Exercise prompt: A copy is needed of each line in the records that has the word "Left".

━━ Dataset excerpts

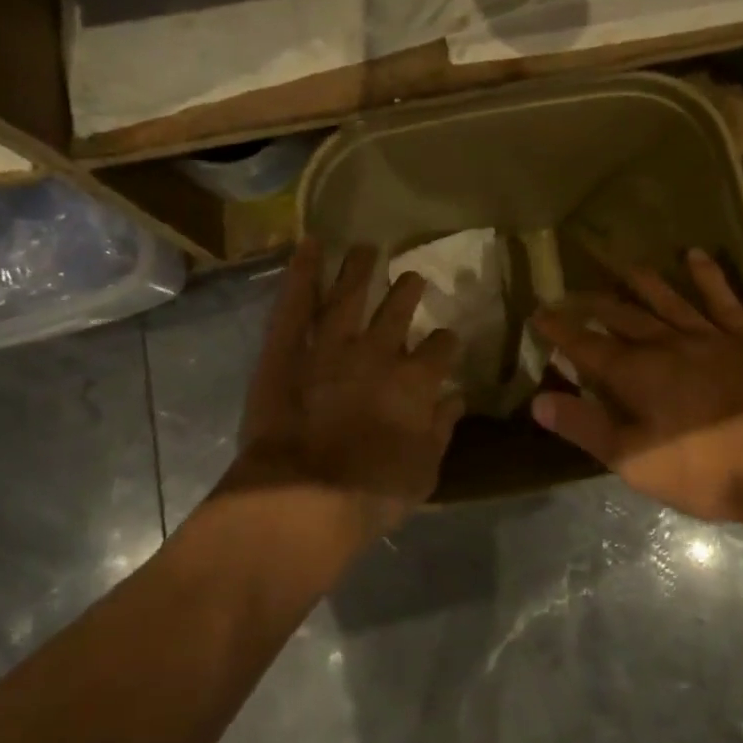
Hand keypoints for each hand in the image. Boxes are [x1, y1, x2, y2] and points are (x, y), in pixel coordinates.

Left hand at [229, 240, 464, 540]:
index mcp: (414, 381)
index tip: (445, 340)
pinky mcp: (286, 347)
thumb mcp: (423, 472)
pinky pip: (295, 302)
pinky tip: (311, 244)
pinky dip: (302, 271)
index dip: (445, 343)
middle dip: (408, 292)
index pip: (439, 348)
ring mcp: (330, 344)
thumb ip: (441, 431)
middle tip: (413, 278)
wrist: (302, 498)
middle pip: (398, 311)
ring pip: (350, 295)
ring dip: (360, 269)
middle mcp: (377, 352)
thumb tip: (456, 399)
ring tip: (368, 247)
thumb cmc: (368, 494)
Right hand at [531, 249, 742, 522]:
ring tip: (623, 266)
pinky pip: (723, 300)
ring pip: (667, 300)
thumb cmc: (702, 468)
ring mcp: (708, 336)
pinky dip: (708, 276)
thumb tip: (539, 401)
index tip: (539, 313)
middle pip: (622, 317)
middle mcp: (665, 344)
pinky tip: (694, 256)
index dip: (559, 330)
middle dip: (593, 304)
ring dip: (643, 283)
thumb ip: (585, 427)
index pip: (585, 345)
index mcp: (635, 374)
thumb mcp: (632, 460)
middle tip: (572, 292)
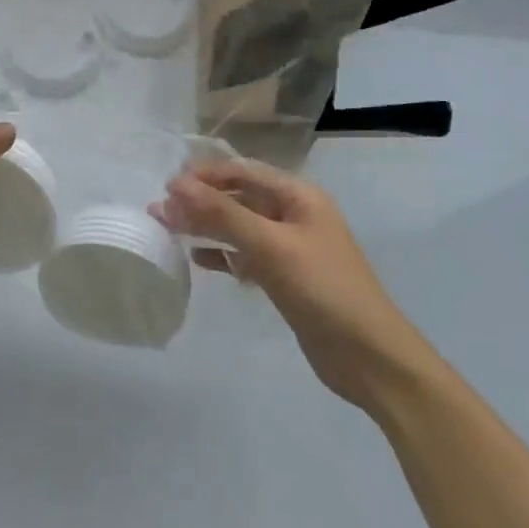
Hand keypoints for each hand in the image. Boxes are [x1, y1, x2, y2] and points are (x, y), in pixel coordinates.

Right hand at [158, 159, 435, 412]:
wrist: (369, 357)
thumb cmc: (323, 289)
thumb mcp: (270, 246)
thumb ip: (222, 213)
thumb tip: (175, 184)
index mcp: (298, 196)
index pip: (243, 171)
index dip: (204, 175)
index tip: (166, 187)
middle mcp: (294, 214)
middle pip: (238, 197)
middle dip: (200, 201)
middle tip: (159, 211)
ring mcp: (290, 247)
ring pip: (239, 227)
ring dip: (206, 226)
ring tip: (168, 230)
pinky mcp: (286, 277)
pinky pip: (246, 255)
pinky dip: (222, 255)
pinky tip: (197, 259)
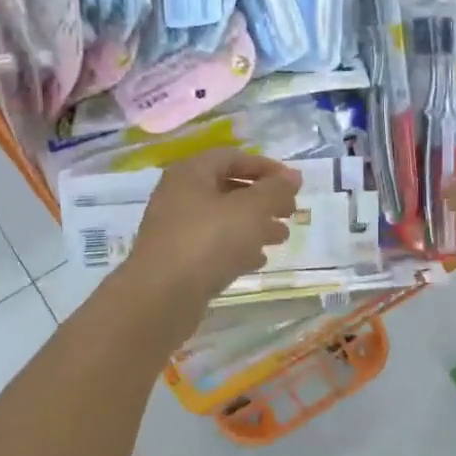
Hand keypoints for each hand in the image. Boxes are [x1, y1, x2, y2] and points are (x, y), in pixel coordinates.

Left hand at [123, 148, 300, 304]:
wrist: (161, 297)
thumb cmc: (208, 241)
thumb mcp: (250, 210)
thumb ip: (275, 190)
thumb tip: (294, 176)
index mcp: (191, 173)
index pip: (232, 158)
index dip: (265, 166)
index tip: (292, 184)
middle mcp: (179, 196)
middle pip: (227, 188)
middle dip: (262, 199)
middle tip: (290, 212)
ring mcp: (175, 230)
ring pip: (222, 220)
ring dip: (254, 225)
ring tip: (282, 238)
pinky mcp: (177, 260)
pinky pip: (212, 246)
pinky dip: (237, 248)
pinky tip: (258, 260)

━━━━
━━ Dataset excerpts

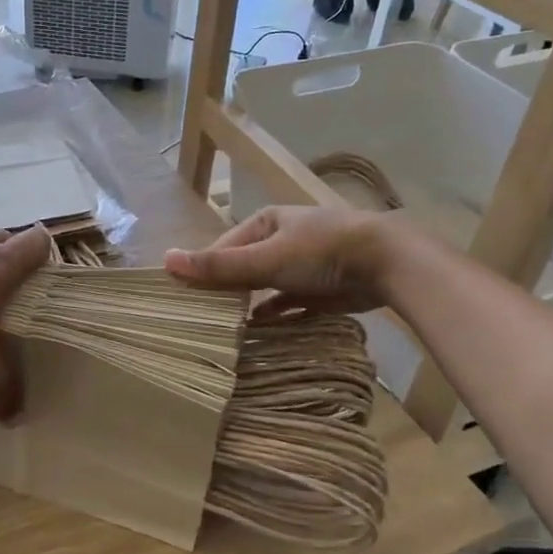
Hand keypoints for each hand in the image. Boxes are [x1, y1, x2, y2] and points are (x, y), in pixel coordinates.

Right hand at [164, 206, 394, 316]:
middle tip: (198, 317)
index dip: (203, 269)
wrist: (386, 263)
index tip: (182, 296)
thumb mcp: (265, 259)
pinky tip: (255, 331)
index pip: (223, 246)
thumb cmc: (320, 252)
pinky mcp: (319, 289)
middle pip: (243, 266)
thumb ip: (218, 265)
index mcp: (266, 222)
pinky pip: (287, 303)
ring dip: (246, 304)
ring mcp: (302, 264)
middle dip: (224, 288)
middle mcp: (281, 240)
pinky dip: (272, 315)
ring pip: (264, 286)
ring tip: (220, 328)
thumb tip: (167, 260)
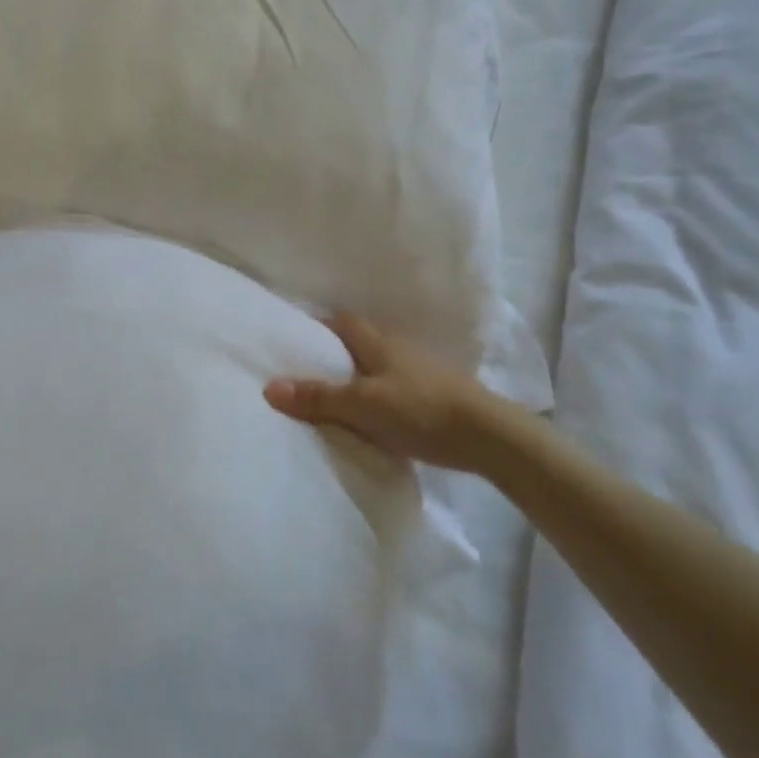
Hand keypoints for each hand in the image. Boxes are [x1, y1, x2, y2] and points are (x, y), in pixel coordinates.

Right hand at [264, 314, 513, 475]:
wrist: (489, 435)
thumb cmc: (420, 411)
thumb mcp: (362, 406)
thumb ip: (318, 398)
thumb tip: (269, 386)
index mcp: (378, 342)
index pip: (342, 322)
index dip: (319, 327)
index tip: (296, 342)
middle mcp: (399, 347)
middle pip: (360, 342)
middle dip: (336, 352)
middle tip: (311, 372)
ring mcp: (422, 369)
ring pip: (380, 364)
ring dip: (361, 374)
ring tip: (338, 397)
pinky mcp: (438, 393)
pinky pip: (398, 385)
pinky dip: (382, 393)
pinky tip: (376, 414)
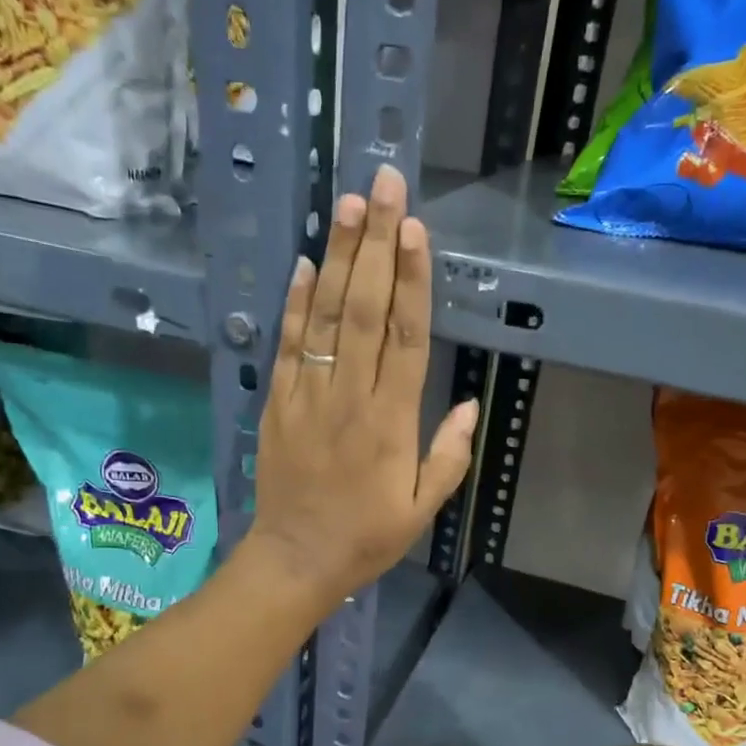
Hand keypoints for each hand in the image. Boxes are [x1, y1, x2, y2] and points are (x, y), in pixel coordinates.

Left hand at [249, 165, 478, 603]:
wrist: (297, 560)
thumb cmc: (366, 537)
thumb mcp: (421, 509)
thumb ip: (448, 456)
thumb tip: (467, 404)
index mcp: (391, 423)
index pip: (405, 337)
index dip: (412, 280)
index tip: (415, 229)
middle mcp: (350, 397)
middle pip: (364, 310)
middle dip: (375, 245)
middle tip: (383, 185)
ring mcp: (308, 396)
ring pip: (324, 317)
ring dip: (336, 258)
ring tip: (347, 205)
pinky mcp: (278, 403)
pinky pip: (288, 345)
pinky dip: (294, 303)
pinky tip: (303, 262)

━━━━
━━ Dataset excerpts

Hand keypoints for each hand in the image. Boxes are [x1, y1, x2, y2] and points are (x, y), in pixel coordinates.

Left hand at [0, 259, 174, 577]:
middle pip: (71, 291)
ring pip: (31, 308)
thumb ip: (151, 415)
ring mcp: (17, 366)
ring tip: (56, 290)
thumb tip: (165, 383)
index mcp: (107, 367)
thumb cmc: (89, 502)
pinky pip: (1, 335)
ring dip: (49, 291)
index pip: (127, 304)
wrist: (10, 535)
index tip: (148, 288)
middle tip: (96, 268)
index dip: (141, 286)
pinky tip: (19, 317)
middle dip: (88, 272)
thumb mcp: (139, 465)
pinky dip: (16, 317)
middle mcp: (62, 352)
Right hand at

━━━━

Written reply:
Left hand at [229, 240, 464, 540]:
Left hand at [123, 148, 300, 304]:
Left hand at [249, 165, 478, 603]:
Left hand at [0, 259, 174, 577]:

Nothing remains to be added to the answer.